What is required — The expected response is an exact repetition of every record, with images excluded.
*** Dataset records Section Begins ***
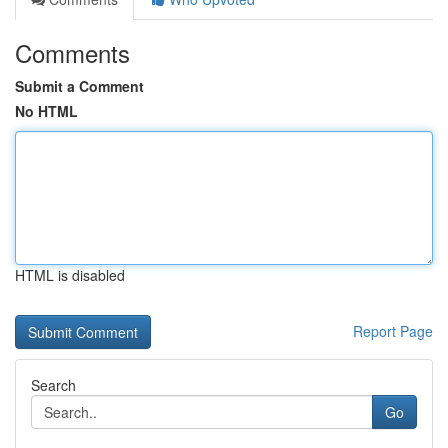
Comments
Submit a Comment
No HTML
HTML is disabled
Report Page
Search
Go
*** Dataset records Section Ends ***
Output of the exercise —
Comments
Submit a Comment
No HTML
HTML is disabled
Report Page
Search
Go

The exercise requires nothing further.